Another newspaper provided slightly different information about Princess Hélène of Orléans’ trousseau, which is also provided verbatim:
“The trousseau of the Princess has been made by the very best modistes on either side of the silver streak. The great Worth furnished twelve dresses, which were finished long ago. Twelve more, as well as the lovely bridal dress presented to her by her sister, the Queen of Holland, were made by Madame Corbay of Paris. A very elegant dress, presented by the Queen to her new daughter-in-law, was made by Mrs. Stratton of turquoise blue velvet, brocaded with a raised pattern of roses and leaves on a satin ground, over a petticoat of blue satin nearly covered with beautiful Honiton lace six inches wide. The centre of this petticoat opens again over palest primrose satin, a narrow plissé of which edges the skirt, and the brocaded train is lined with the same delicate contrasting tint. The opening is trimmed on both sides with exquisite passementerie of pearls and gold filagree in pine pattern, and the low bodice and short sleeves are adorned with the same. A bouquet of Maréchal Niel roses on the left shoulder completes this lovely toilette.
An evening dress, given by Prince Leopold, is a pale blue satin, trimmed with iridescent embroidery, the low bodice being a blue satin, brocaded with silver roses. A picturesque short dress, also the gift of his Royal highness, is of Oriental blue and yellow brocade, the jacket bodice opening over a waistcoat of cream satin sublime; paniers and drapery of the brocade are artistically arranged over a petticoat of cream satin, the whole being trimmed with cream lisse embroidery.
Among other dresses is a tea gown of pearl-white silk, shot with pink and blue, and trimmed with pale pink satin and the new ficello lace. A dress of Pekin-French grey and gold short silk, striped with grey satin, brocaded with pink silk, is trimmed with cream lace. A simple yet beautiful dress is composed of the finest slate-coloured alpaca, the coat bodice being lined, and the skirt trimmed with ruby satin. Some charming race and ball dresses were prepared by Mrs. Mason, who also made the beautiful costume de voyage, and the bonnet worn with it came from the establishment of Mesdames Perryman and Parsons.
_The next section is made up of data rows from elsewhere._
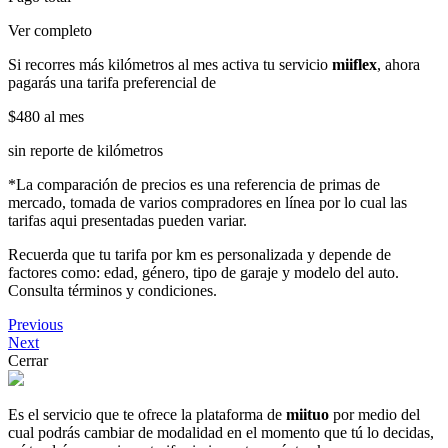
Ver completo
Si recorres más kilómetros al mes activa tu servicio
miiflex
, ahora
pagarás una tarifa preferencial de
$480
al mes
sin reporte de kilómetros
*La comparación de precios es una referencia de primas de
mercado, tomada de varios compradores en línea por lo cual las
tarifas aqui presentadas pueden variar.
Recuerda que tu tarifa por km es personalizada y depende de
factores como: edad, género, tipo de garaje y modelo del auto.
Consulta términos y condiciones.
Previous
Next
Cerrar
Es el servicio que te ofrece la plataforma de
miituo
por medio del
cual podrás cambiar de modalidad en el momento que tú lo decidas,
The productions of the English couturières are not in the least outshone by those of the clever Parisiennes, but all are exquisite in their several styles.”
Between three and four in the afternoon, the newlyweds departed for Wood Norton. It was the English residence near Evesham that was owned by Prince Philippe d’Orléans, Duke of Orléans, who was the Orléanist claimant to the throne of France from 1894 to 1926. Wood Norton was located in a remote woodland on a hill facing south, and it was there they passed nine or ten days before returning to London. They then left for the Italian capital and took up residence in the Castello della Mandria, near Turin.
-  “Marriage of the Duc D’Aosta and the Princesse Hélène,” Morning Post, 26 June 1895, p. 7.
-  “Wedding of the Duke of Aosta and Princess Helene,” Exeter and Plymouth Gazette, 26 June 1895, p. 3.
-  “The Royal Wedding,” Gloucester Citizen, June 18, 1895, p. 3.
-  “The Wedding of the Duke of Aosta and Princess Helene, Morning Post, 19 June 1895, p. 5.
-  “The Royal Wedding,” p. 3.
-  “The Royal Marriage,” Warminster & Westbury Journal and Wilts County Advertiser, April 29, 1882, p. 5.